At work, Ozaki wears traditional wooden sandals, an impeccably pressed white gown and a spotless chef's hat.

To sharpen his senses, he always cooks and prepares sushi on an empty stomach.

Not long ago, a customer called him a samurai, a description that tickled Ozaki. Samurai were the honor-driven warrior class of preindustrial Japan.

"It is artsy obsession that I have," Ozaki said on the way back from the fish market to his restaurant. "I have chosen to compete against the best restaurants in Tokyo. For me there is no turning back."

'The Samurai Spirit'

The notion of self-sacrifice for the sake of exquisite food seems to suit many Tokyo chefs, even when they devote their lives to cuisine no samurai would have recognized.

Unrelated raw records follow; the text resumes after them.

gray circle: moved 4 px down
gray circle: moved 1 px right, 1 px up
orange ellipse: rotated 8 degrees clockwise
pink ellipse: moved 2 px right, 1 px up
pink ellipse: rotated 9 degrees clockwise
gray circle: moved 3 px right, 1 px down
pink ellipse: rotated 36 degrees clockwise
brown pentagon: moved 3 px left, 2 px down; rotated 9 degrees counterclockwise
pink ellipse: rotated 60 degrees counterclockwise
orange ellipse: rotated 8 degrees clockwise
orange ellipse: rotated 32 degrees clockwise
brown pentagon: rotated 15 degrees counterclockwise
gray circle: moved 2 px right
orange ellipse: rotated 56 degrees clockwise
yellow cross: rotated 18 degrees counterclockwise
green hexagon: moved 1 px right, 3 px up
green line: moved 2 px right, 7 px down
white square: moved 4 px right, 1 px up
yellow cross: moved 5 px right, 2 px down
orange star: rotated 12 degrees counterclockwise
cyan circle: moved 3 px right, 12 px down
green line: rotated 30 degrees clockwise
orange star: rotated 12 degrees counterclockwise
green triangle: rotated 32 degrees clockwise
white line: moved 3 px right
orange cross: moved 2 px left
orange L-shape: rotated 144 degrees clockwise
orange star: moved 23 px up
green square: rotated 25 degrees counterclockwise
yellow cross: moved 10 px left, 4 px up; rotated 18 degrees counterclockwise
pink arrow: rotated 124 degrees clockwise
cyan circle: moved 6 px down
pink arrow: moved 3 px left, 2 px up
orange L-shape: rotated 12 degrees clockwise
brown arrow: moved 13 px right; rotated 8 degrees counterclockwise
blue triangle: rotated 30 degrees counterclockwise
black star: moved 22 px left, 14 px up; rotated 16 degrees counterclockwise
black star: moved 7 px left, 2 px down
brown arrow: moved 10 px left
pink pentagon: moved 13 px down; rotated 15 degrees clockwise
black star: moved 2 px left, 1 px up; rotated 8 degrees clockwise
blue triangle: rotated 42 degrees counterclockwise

Three of the eight Tokyo restaurants that won three-star status, Michelin's highest honor, serve French cuisine; the five others are Japanese. Chefs here also won stars for cooking Italian, Spanish, Chinese and steakhouse food.

At Le Mange-Tout, one of the 25 restaurants in the city to win two Michelin stars, owner-chef Noboru Tani goes home to his family only one night a week. He cheerfully describes his restaurant as a "prison." He sleeps in a loft above the dining room.

"The samurai spirit is in me," said Tani, 55. "The Japanese character is that we pursue one thing earnestly and with great diligence. For me, that object of diligence happens to be France."

Since he was 18, he said, he has devoted himself to the study of French culture, history, wine and cuisine.